▶ _DIRECTIONS FOR THIS TASK_
This task calls for copying every line of the records that includes the word "else".

[Stored entries]
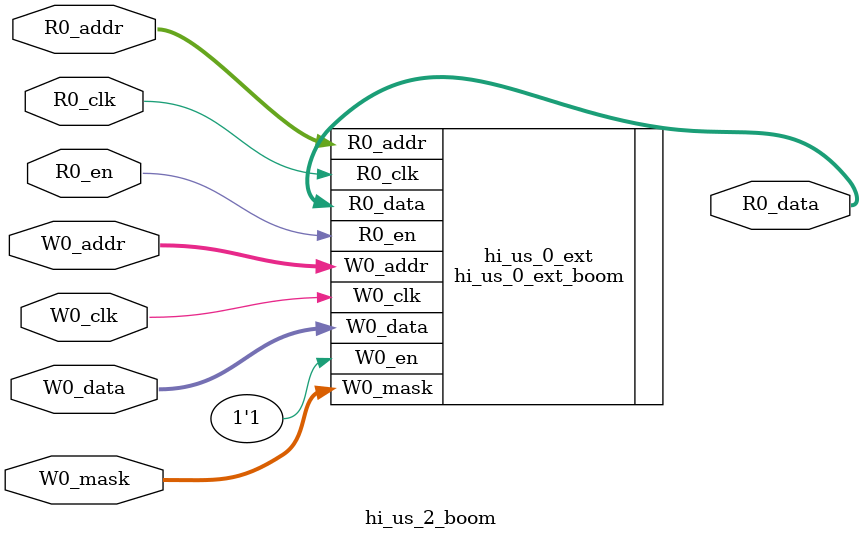
<source format=sv>
`ifndef RANDOMIZE
  `ifdef RANDOMIZE_REG_INIT
    `define RANDOMIZE
  `endif // RANDOMIZE_REG_INIT
`endif // not def RANDOMIZE
`ifndef RANDOMIZE
  `ifdef RANDOMIZE_MEM_INIT
    `define RANDOMIZE
  `endif // RANDOMIZE_MEM_INIT
`endif // not def RANDOMIZE

`ifndef RANDOM
  `define RANDOM $random
`endif // not def RANDOM

// Users can define 'PRINTF_COND' to add an extra gate to prints.
`ifndef PRINTF_COND_
  `ifdef PRINTF_COND
    `define PRINTF_COND_ (`PRINTF_COND)
  `else  // PRINTF_COND
    `define PRINTF_COND_ 1
  `endif // PRINTF_COND
`endif // not def PRINTF_COND_

// Users can define 'ASSERT_VERBOSE_COND' to add an extra gate to assert error printing.
`ifndef ASSERT_VERBOSE_COND_
  `ifdef ASSERT_VERBOSE_COND
    `define ASSERT_VERBOSE_COND_ (`ASSERT_VERBOSE_COND)
  `else  // ASSERT_VERBOSE_COND
    `define ASSERT_VERBOSE_COND_ 1
  `endif // ASSERT_VERBOSE_COND
`endif // not def ASSERT_VERBOSE_COND_

// Users can define 'STOP_COND' to add an extra gate to stop conditions.
`ifndef STOP_COND_
  `ifdef STOP_COND
    `define STOP_COND_ (`STOP_COND)
  `else  // STOP_COND
    `define STOP_COND_ 1
  `endif // STOP_COND
`endif // not def STOP_COND_

// Users can define INIT_RANDOM as general code that gets injected into the
// initializer block for modules with registers.
`ifndef INIT_RANDOM
  `define INIT_RANDOM
`endif // not def INIT_RANDOM

// If using random initialization, you can also define RANDOMIZE_DELAY to
// customize the delay used, otherwise 0.002 is used.
`ifndef RANDOMIZE_DELAY
  `define RANDOMIZE_DELAY 0.002
`endif // not def RANDOMIZE_DELAY

// Define INIT_RANDOM_PROLOG_ for use in our modules below.
`ifndef INIT_RANDOM_PROLOG_
  `ifdef RANDOMIZE
    `ifdef VERILATOR
      `define INIT_RANDOM_PROLOG_ `INIT_RANDOM
    `else  // VERILATOR
      `define INIT_RANDOM_PROLOG_ `INIT_RANDOM #`RANDOMIZE_DELAY begin end
    `endif // VERILATOR
  `else  // RANDOMIZE
    `define INIT_RANDOM_PROLOG_
  `endif // RANDOMIZE
`endif // not def INIT_RANDOM_PROLOG_

module hi_us_2_boom(	// @[tage.scala:89:27]
  input  [7:0] R0_addr,
  input        R0_en,
               R0_clk,
  input  [7:0] W0_addr,
  input        W0_clk,
  input  [3:0] W0_data,
               W0_mask,
  output [3:0] R0_data
);

  hi_us_0_ext_boom hi_us_0_ext (	// @[tage.scala:89:27]
    .R0_addr (R0_addr),
    .R0_en   (R0_en),
    .R0_clk  (R0_clk),
    .W0_addr (W0_addr),
    .W0_en   (1'h1),
    .W0_clk  (W0_clk),
    .W0_data (W0_data),
    .W0_mask (W0_mask),
    .R0_data (R0_data)
  );
endmodule


</source>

▶ _SOLUTION_
  `else  // PRINTF_COND
  `else  // ASSERT_VERBOSE_COND
  `else  // STOP_COND
    `else  // VERILATOR
  `else  // RANDOMIZE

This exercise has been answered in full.